Anyone know if it's safe to use borax to help get the pee smell out of hedge related laundry? IE: their fleece blankets and stuff?

It's natural, and hippies love it because of how "safe" it apparently is, and back in the day they used it to clean diapers in the laundry.

The evidence so far is that it seems very safe, but was wondering if there are informed opinions on it here.
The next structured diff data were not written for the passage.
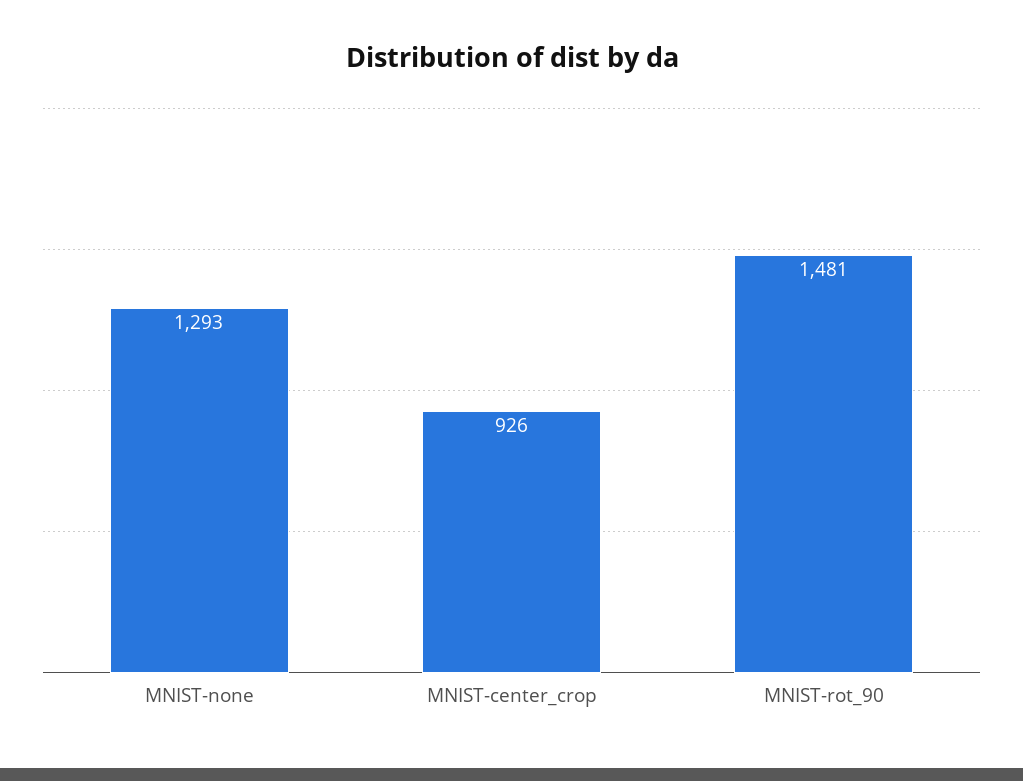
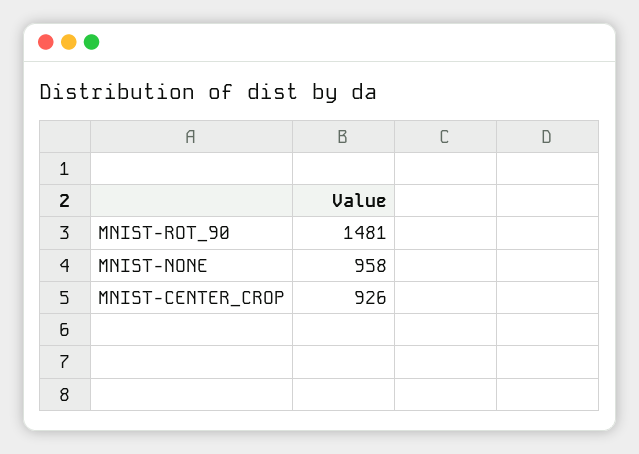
  {
-   "MNIST-none": 1293,
+   "MNIST-none": 958,
    "MNIST-center_crop": 926,
    "MNIST-rot_90": 1481
  }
It apparently doesn't have much of a scent.


----------



## nikki (Aug 28, 2008)

Vinegar in the wash will get the smell out of the liners and it is 100% safe and natural.


----------



## hanayokoizumi (Dec 28, 2016)

Personally, if possible, i would use alternatives that are already known to be safe (especially by experienced hedgie owners), such as vinegar like Nikki said, and I suggest you do too. 
But, If youre planning on using actual borax (like the powder stuff you see in laundry isles in target) , as long as you wash it out of the fleece well I think it would be safe. I make slime often, and i use a borax water mix to make it solidify, and it's safe to use unless ingested. Hedgehogs do absorb things through their skin more easily though, so if it wasnt fully washed out not only is there the risk of the hedgie eating it, but possibly getting it on the skin (although i feel that would be much harder to happen) and absorbing. 
I'm no expert on this, or this subject, so try it at your own risk. I still suggest using vinegar, but if you absolutely have to use borax make sure you rinse extremely well.


----------



## Lopi (Apr 11, 2017)

How much vinegar do I put in? Do I throw it in with the detergent?


----------



## nikki (Aug 28, 2008)

I use a cup of vinegar and add it at the beginning of the was while its filling.


----------



## Lopi (Apr 11, 2017)

I'm really just on a mission to not use vinegar. The stuff is so smelly to me. I guess I can try and gauge the stank, but if it's too smelly I think I'll give borax a shot. It's completely natural and has been used for so long I can't imagine if it's rinsed out in the wash it could possibly do any harm.


----------



## twobytwopets (Feb 2, 2014)

The benefit of vinegar is it somehow makes the laundry rinse better. It kinda strips out the fibers. And there is pretty much no smell from it once things are washed and dried. 
Most fabrics that are being washed already have a soap buildup in the fibers. That soap buildup gives odor a place to hang out. 
If you're not totally against using vinegar but notice a smell after it's washed and dried. Maybe run a cycle with only vinegar, no detergent, borax, washing soda, soaps, scent boosters or anything like that. Then after it's ran through the wash on a vinegar only cycle, then wash again with your unscented detergent.


----------



## ArizonaHazelnut (Nov 16, 2016)

Vinegar is just awesome, and its really not worth worrying about the scent (IMO). I use a 50/50 vinegar and water mix to clean Hazel's cage, and if you let it everything dry for a few minutes, the smell is completely gone! Hazel doesn't mind it one bit, and I'm a happy camper cause the cage doesn't smell. Using vinegar in the wash helps deodorize items, and as twobytwo mentioned, they rinse out better.


----------